Exercise tasks >>
1. In the code review comment on sync.c, what does the reviewer suggest coalescing into a single expression?
2. Say whether each statement agrees with the code review comment on sync.c, and quote the deciding words. (a) The noyields counter is incremented when the status is STATUS_NO_YIELD_PERFORMED. (b) The comment placed before the else branch reads "test yields". (c) The reviewer proposes adding another if branch.
3. Write out the part of the code review comment on sync.c between "ok( status == STATUS_SUCCESS || status" and "(status == STATUS_NO_YIELD_PERFORMED)", inclusive, altering "STATUS_USER_APC" to "STATUS_ALERTED".

Selected extract >>
>>>
Paul Gofman (@gofman) commented about dlls/ntdll/tests/sync.c:
/* test yields */
if (!test->timeout)
{
todo_wine_if(status == STATUS_TIMEOUT)
ok( status == STATUS_SUCCESS || status == STATUS_NO_YIELD_PERFORMED ||
(test->alertable && test->queue_apc && status == STATUS_USER_APC),
"%s: got %#lx.\n", test->desc, status );
if (status == STATUS_NO_YIELD_PERFORMED)
noyields[test->alertable ? 1 : 0]++;
}
/* test delays */
else
{
todo_wine_if(status == STATUS_TIMEOUT)
ok( status == STATUS_SUCCESS ||
checks in else look very close to if? In this probably worth removing the if and only conditionally increment noyields and coalesce the ok() condition into single expression?
<<<
Extracted entries >>
>>>
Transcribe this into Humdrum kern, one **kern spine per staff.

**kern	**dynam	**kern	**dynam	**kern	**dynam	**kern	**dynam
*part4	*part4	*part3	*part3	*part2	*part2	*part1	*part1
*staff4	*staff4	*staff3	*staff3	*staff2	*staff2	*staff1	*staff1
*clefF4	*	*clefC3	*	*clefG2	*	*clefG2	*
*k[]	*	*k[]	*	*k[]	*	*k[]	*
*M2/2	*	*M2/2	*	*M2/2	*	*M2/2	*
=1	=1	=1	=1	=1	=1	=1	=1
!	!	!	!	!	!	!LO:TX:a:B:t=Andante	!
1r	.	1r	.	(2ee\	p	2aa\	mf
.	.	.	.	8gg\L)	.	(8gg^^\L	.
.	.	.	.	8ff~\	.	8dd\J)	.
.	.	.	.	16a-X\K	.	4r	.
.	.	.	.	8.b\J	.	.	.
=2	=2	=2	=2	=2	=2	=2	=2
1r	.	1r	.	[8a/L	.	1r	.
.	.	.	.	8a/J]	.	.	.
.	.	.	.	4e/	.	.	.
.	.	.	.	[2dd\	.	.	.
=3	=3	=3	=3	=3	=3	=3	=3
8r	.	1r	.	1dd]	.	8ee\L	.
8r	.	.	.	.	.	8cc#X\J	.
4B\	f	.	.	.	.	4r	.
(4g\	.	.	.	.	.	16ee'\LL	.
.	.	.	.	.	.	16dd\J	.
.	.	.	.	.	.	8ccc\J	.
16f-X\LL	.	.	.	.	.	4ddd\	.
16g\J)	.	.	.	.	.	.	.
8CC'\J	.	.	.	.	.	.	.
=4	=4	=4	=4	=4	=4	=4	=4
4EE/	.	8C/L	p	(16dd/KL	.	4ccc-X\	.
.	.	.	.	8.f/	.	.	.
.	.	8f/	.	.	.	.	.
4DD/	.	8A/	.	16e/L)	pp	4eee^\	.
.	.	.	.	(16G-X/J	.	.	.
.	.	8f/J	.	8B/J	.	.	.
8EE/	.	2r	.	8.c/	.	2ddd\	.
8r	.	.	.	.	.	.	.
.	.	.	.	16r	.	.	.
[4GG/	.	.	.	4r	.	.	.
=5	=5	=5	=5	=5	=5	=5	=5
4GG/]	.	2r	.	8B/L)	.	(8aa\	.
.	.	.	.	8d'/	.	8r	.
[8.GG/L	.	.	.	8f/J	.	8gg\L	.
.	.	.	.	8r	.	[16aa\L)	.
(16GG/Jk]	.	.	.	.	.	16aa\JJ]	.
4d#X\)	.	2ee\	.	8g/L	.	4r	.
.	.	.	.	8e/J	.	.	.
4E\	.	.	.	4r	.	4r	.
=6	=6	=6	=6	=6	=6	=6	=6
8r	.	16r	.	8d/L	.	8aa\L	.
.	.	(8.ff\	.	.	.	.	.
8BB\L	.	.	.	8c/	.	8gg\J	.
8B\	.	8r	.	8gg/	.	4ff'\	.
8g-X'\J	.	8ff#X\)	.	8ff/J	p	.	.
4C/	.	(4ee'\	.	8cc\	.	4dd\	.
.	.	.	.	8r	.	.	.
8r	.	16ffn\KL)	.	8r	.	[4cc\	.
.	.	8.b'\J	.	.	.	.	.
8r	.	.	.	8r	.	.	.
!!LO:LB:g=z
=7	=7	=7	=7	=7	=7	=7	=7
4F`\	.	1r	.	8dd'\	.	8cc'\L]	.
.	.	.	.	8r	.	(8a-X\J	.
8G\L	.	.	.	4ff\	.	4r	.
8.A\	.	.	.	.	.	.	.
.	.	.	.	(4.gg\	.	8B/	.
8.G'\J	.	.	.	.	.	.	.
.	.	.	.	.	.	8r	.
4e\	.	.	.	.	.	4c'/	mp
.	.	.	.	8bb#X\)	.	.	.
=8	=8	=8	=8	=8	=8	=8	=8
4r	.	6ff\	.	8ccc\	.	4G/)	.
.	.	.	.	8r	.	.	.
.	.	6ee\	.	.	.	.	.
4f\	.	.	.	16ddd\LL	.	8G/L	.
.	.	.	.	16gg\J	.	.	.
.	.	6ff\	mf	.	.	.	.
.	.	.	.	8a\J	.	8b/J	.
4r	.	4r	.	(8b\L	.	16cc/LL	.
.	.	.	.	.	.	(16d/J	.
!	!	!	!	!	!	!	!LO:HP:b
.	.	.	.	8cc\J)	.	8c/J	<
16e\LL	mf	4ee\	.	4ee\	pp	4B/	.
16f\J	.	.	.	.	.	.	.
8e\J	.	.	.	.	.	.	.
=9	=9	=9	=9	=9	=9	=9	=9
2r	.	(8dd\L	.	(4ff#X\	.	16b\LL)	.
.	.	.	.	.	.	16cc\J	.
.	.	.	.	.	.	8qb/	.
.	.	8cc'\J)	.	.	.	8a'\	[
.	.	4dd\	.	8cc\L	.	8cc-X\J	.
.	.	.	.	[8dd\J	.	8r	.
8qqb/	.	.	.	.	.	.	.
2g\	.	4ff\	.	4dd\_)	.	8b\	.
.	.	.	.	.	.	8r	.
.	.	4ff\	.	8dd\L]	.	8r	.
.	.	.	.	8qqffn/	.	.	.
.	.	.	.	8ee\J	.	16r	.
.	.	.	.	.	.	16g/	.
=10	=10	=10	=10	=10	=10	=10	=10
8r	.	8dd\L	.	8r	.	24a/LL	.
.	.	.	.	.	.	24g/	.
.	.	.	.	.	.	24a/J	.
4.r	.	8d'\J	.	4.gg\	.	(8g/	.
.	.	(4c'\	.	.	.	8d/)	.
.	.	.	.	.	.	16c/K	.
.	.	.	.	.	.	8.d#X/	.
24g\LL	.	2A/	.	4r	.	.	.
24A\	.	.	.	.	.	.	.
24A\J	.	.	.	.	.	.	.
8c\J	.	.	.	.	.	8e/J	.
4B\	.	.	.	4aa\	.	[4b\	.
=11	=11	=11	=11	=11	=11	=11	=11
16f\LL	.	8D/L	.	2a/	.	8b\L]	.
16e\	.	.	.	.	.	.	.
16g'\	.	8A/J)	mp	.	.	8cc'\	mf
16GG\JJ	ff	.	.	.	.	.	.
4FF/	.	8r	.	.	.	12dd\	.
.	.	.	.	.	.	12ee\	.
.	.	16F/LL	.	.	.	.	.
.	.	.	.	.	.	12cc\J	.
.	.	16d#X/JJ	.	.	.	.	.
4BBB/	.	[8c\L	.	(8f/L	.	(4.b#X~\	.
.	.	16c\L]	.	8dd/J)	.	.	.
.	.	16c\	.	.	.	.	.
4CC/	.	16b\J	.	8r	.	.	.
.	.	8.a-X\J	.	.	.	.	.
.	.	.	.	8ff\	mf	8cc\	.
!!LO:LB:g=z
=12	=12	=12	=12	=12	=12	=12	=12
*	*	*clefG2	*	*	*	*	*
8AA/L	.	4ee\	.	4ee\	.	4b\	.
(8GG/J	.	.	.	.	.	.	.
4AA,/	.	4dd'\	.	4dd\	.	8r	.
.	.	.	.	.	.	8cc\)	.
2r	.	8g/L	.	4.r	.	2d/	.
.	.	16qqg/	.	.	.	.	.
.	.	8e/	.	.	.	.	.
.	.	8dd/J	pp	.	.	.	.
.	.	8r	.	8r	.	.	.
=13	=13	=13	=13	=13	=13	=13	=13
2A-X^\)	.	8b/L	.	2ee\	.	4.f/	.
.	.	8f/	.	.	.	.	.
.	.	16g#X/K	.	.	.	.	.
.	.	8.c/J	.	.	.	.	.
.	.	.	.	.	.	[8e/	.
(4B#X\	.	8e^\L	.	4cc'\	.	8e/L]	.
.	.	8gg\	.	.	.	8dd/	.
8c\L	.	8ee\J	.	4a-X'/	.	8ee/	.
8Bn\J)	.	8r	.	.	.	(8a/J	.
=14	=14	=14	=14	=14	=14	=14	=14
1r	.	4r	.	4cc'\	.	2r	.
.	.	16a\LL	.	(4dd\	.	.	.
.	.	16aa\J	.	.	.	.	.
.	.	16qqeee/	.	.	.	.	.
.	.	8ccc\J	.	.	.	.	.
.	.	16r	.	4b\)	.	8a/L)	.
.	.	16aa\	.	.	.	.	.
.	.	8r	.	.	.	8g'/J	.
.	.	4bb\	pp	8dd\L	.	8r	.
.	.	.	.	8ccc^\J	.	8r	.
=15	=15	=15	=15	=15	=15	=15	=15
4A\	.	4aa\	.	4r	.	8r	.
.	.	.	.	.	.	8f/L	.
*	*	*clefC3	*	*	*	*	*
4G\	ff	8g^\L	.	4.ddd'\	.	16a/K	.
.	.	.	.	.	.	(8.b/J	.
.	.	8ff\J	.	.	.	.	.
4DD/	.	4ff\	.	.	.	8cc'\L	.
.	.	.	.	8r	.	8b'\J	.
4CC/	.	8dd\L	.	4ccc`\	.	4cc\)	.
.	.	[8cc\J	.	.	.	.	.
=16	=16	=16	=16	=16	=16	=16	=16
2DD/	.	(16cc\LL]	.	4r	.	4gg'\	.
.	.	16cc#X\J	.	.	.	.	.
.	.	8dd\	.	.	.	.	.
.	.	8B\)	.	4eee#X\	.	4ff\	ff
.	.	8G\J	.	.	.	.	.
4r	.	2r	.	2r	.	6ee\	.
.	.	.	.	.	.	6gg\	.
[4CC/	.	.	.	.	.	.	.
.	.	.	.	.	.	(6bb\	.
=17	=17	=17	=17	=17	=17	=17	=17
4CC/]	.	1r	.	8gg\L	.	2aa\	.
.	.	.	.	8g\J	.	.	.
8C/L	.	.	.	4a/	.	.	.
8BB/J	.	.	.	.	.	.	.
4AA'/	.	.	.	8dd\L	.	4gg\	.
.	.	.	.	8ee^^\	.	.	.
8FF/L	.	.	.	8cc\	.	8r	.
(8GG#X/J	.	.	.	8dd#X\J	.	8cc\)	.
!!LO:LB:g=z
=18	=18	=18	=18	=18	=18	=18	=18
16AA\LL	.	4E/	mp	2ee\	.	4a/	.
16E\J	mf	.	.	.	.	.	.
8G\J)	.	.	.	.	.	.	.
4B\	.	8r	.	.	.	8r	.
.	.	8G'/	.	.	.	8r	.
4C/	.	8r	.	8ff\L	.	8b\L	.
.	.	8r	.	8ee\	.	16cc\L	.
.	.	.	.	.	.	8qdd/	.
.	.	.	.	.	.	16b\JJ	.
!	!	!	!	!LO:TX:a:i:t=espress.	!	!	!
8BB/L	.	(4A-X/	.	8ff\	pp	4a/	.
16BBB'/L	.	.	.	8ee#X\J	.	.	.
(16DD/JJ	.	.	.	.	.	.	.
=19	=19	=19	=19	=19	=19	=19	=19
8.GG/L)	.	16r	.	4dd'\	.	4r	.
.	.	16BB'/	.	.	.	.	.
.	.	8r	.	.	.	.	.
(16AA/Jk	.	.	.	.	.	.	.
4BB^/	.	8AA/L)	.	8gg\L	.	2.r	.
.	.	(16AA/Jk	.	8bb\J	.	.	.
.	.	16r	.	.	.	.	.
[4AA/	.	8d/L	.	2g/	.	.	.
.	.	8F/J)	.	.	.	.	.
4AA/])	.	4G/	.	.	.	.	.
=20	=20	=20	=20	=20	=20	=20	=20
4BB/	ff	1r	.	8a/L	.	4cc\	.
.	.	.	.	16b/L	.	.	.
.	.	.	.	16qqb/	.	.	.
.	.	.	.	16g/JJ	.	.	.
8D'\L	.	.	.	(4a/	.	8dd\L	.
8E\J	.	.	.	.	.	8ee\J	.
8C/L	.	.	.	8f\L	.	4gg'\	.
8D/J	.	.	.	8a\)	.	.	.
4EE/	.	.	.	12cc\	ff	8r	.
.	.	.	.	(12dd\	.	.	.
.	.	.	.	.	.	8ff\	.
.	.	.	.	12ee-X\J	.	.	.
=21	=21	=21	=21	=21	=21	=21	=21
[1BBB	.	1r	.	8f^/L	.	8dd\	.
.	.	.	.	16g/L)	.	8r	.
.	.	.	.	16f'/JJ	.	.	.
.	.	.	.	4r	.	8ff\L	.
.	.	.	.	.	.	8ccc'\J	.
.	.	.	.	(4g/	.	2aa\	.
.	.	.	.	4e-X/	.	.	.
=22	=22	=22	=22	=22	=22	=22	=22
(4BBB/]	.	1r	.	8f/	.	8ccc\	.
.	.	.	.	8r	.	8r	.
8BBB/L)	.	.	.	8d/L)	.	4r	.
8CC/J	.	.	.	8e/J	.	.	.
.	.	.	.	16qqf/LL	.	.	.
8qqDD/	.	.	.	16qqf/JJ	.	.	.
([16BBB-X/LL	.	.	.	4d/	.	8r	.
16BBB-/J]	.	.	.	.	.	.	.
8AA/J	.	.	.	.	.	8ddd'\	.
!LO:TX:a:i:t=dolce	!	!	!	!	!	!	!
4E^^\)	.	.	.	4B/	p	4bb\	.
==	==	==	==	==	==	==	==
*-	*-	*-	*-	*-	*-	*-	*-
<<<
Results by task >>
1. The ok() condition.

2.
(a) Yes: "if (status == STATUS_NO_YIELD_PERFORMED) noyields[test->alertable ? 1 : 0]++;"
(b) No: "/* test delays */"
(c) No: "probably worth removing the if"

3.
ok( status == STATUS_SUCCESS || status == STATUS_NO_YIELD_PERFORMED ||
(test->alertable && test->queue_apc && status == STATUS_ALERTED),
"%s: got %#lx.\n", test->desc, status );
if (status == STATUS_NO_YIELD_PERFORMED)